Numerical Simulation of Magnetic Nanoparticles Using Electromagnetic Separation Device: This study is supported by the seed grant from UI. This project aims to use computational fluid dynamics (CFD) to design and optimize the magnetic separation system used in spent nuclear fuel recycling. The project will develop advanced models for both the fluid and particles such that the accuracy of predicting the removal efficiency of particles will be significantly improved. The model will be validated using data measured by a research team led by Dr. You Qiang at the Department of Physics, University of Idaho, and other experimental data when available. The validated model will be used to elucidate the best combination of flow rate, concentration, magnetic field gradient, and types of particles to achieve the highest removal efficiency of particles. The research results/findings will be published in refereed Journals and conference proceedings. The model can be easily transformed to be used for many disciplines such as nuclear engineering, chemical engineering, and mineral engineering.
CFD Modeling for Vortical and Turbulent Structures for Ships with Large Drift Angles: DES on a 13M grid is conducted for a KVLCC2 tanker hull form at drift angle 30 degrees. The objective is to identify and analyze the vortical structures, instabilities, and turbulent structures with analogy to the vortex breakdown and helical instability analysis for delta wing at large angles of attack. The simulation results were used to guide the experimental study performed at Hamburg University of Technology. Their very recent measurements confirmed my CFD results.
CFD Modeling for Entropy Generation in Bypass Transitional Boundary Layer Flows (funded by DOE EPSCOR): The primary objective of this study is to evaluate the accuracy of using computational fluid dynamics (CFD) turbulence models to predict entropy generation rates in bypass transitional boundary layers flows under zero and adverse pressure gradients. Entropy generation rates in such flows are evaluated employing the commercial CFD software, ANSYS FLUENT. Various turbulence and transitional models are assessed by comparing their results with the direct numerical simulation (DNS) data and two recent CFD studies.

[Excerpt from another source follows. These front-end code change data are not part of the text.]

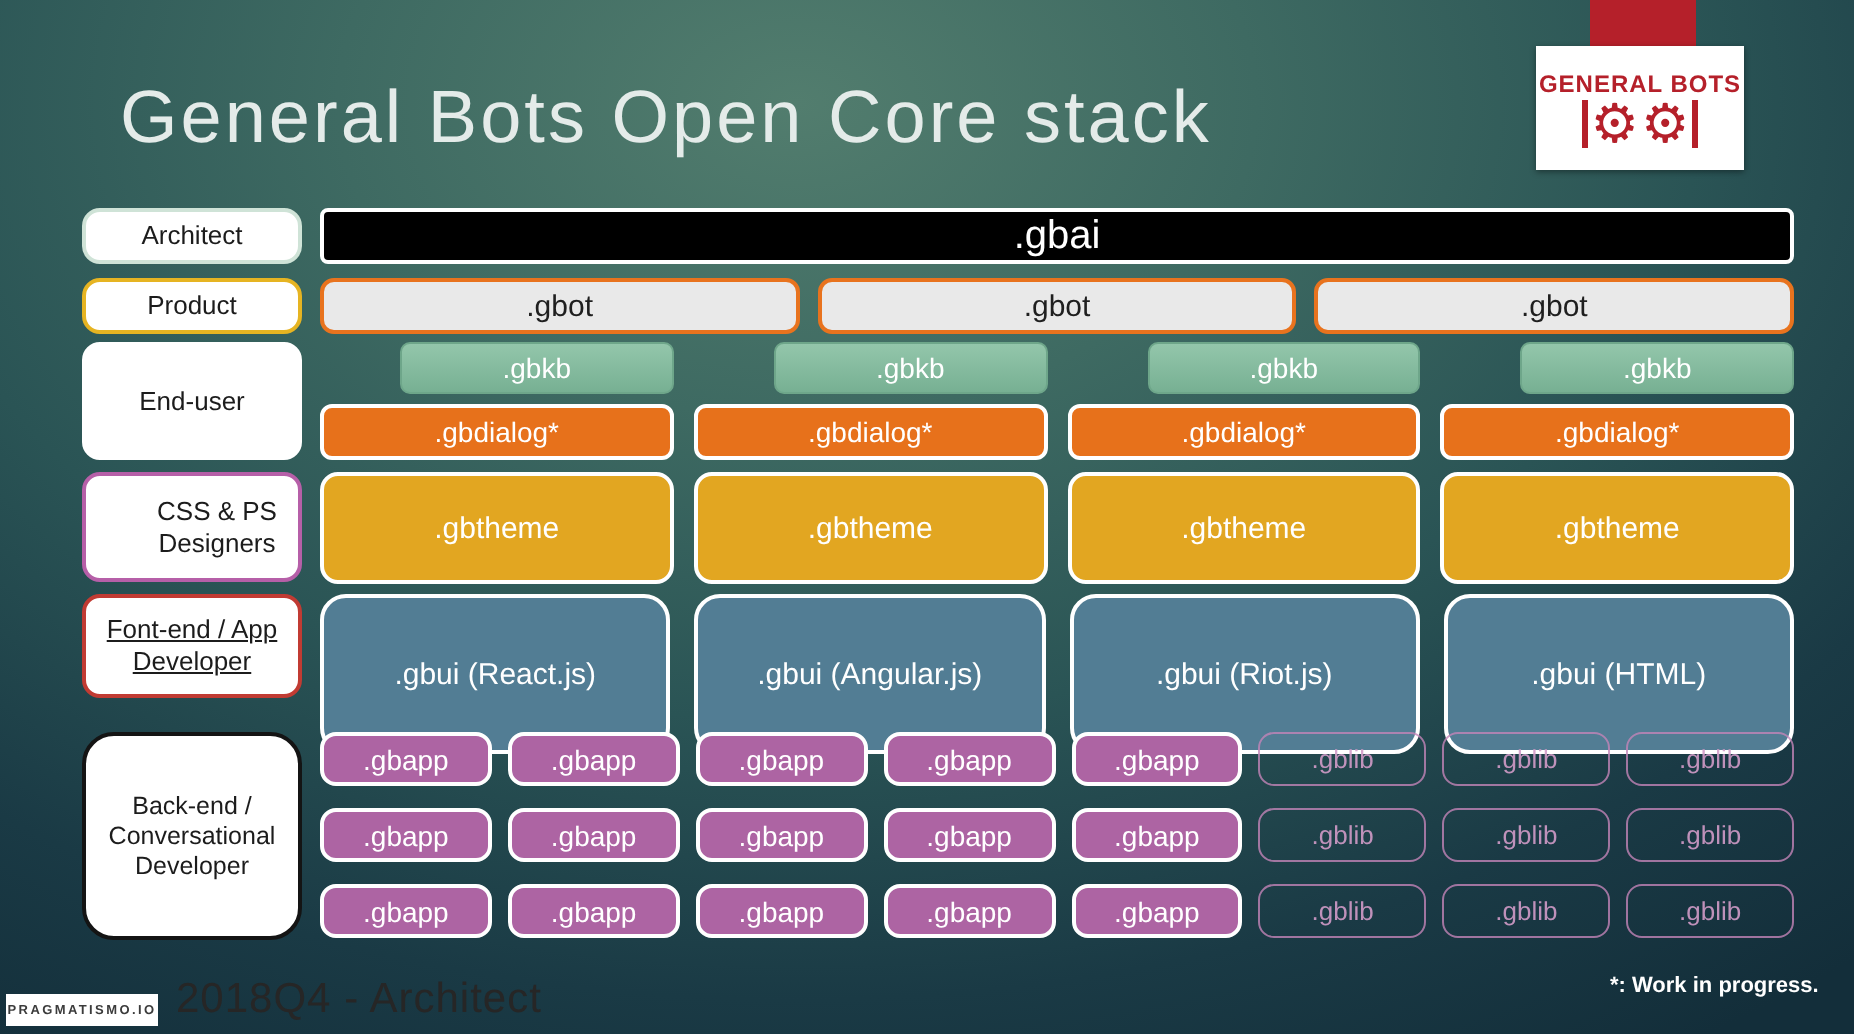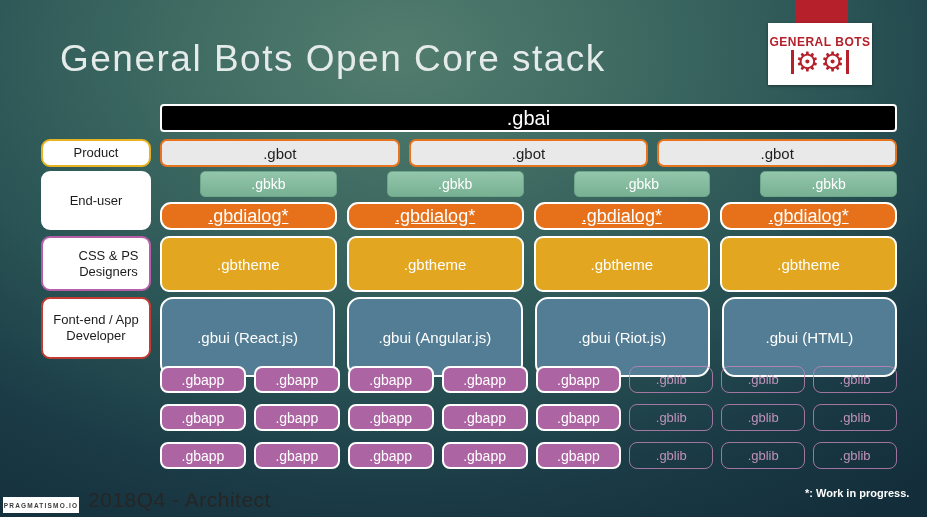--- a/index.html
+++ b/index.html
@@ -35,21 +35,21 @@
   .row-label {
     position:absolute; left:41px; width:110px;
     background:#ffffff; border-radius:9px;
     display:flex; align-items:center; justify-content:center; text-align:center;
     font-size:13px; color:#1c1c1c; line-height:1.2; padding:2px 6px;
   }
   .lbl-architect { top:104px; height:28px; border:2px solid #cfe3d7; }
   .lbl-product   { top:139px; height:28px; border:2px solid #e6b422; }
   .lbl-enduser   { top:171px; height:59px; border:2px solid #ffffff; }
   .lbl-designers { top:236px; height:55px; border:2px solid #b65fa8;padding-left:31px; }
-  .lbl-frontend  { top:297px; height:62px; border:2px solid #c13b33; }
+  .lbl-frontend  { top:297px; height:52px; border:2px solid #c13b33;text-decoration:underline; }
   .lbl-backend   { top:366px; height:104px; border:2px solid #141414; border-radius:16px; font-size:12.5px; }
 
   
   .content-row { position:absolute; left:160px; width:737px; display:flex; }
   .content-row > div { flex:1; display:flex; align-items:center; justify-content:center; }
 
   .row-gbai { top:104px; height:28px; }
   .box-gbai {
     background:#000000; border:2px solid #ffffff; border-radius:4px;
     color:#ffffff; font-size:20px;
@@ -63,22 +63,22 @@
 
   .row-gbkb { top:171px; height:26px; gap:10px; }
   .box-gbkb {
     background:linear-gradient(#93c6ab, #77b093);
     border:1px solid #6ea68a; border-radius:5px;
     color:#ffffff; font-size:14px;margin-left:40px;
   }
 
   .row-gbdialog { top:202px; height:28px; gap:10px; }
   .box-gbdialog {
-    background:#e7711b; border:2px solid #ffffff; border-radius:11px;
-    color:#ffffff; font-size:18px;text-decoration:underline;
+    background:#e7711b; border:2px solid #ffffff; border-radius:6px;
+    color:#ffffff; font-size:14px;
   }
 
   .row-gbtheme { top:236px; height:56px; gap:10px; }
   .box-gbtheme {
     background:#e2a621; border:2px solid #ffffff; border-radius:9px;
     color:#ffffff; font-size:15px;
   }
 
   .row-gbui { top:297px; height:80px; gap:12px; }
   .box-gbui {
@@ -124,24 +124,26 @@
   <div class="logo-card">
     <div class="logo-brand">GENERAL BOTS</div>
     <div class="logo-gears">
       <span class="logo-bar"></span>
       <span class="gear-glyph">⚙</span>
       <span class="gear-glyph">⚙</span>
       <span class="logo-bar"></span>
     </div>
   </div>
 
+  <div class="row-label lbl-architect">Architect</div>
   <div class="row-label lbl-product">Product</div>
   <div class="row-label lbl-enduser">End-user</div>
   <div class="row-label lbl-designers">CSS &amp; PS Designers</div>
   <div class="row-label lbl-frontend">Font-end / App Developer</div>
+  <div class="row-label lbl-backend">Back-end / Conversational Developer</div>
 
   <div class="content-row row-gbai">
     <div class="box-gbai">.gbai</div>
   </div>
 
   <div class="content-row row-gbot">
     <div class="box-gbot">.gbot</div>
     <div class="box-gbot">.gbot</div>
     <div class="box-gbot">.gbot</div>
   </div>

A solution verification study is conducted on three systematically refined meshes. The factor of safety method is used to estimate the numerical error and grid uncertainties. Monotonic convergence is achieved for all simulations. The Reynolds number based on momentum thickness, ReΘ, skin-friction coefficient, Cf, approximate entropy generation rates, S''' , dissipation coefficient, Cd, and the intermittency, γ, are calculated for bypass transition simulations. All Reynolds averaged Navier-Stokes (RANS) turbulence and transitional models show improvement over previous CFD results in predicting onset of transition. The transition SST k -ω 4 equation model shows closest agreement with DNS data for all flow conditions in this study due to a much finer grid and more accurate inlet boundary conditions. The other RANS models predict an early onset of transition and higher boundary layer entropy generation rates than the DNS shows.